EXERCISE
All lines from the one containing "определенное время." through the final line of the records below should be reproduced exactly, with the pictures left out.

Data entries:
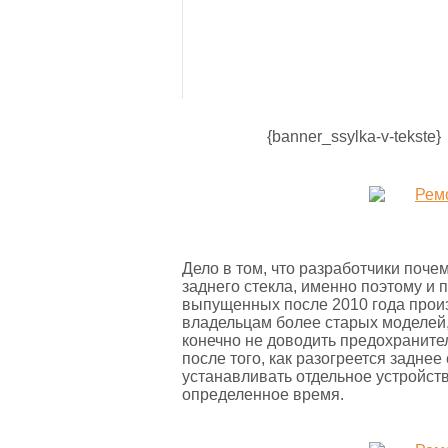
{banner_ssylka-v-tekste}
Дело в том, что разработчики почем
заднего стекла, именно поэтому и
выпущенных после 2010 года произ
владельцам более старых моделей
конечно не доводить предохраните
после того, как разогреется заднее
устанавливать отдельное устройств
определенное время.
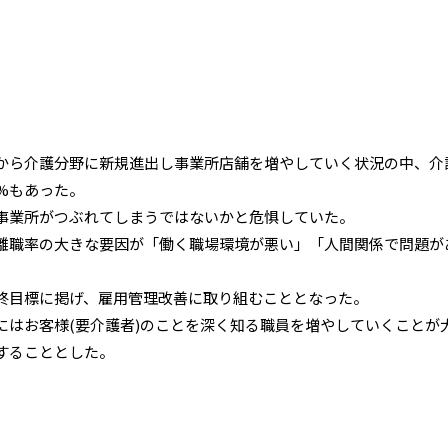
から介護分野に新規進出し事業所店舗を増やしていく状況の中、介
%もあった。
事業所がつぶれてしまうではないかと危惧していた。
離職率の大きな要因が「働く職場環境が悪い」「人間関係で問題が
終目標に掲げ、雇用管理改善に取り組むこととなった。
にはお客様(要介護者)のことを深く知る職員を増やしていくことが
することとした。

WRITTEN SOLUTION
определенное время.
から介護分野に新規進出し事業所店舗を増やしていく状況の中、介
%もあった。
事業所がつぶれてしまうではないかと危惧していた。
離職率の大きな要因が「働く職場環境が悪い」「人間関係で問題が
終目標に掲げ、雇用管理改善に取り組むこととなった。
にはお客様(要介護者)のことを深く知る職員を増やしていくことが
することとした。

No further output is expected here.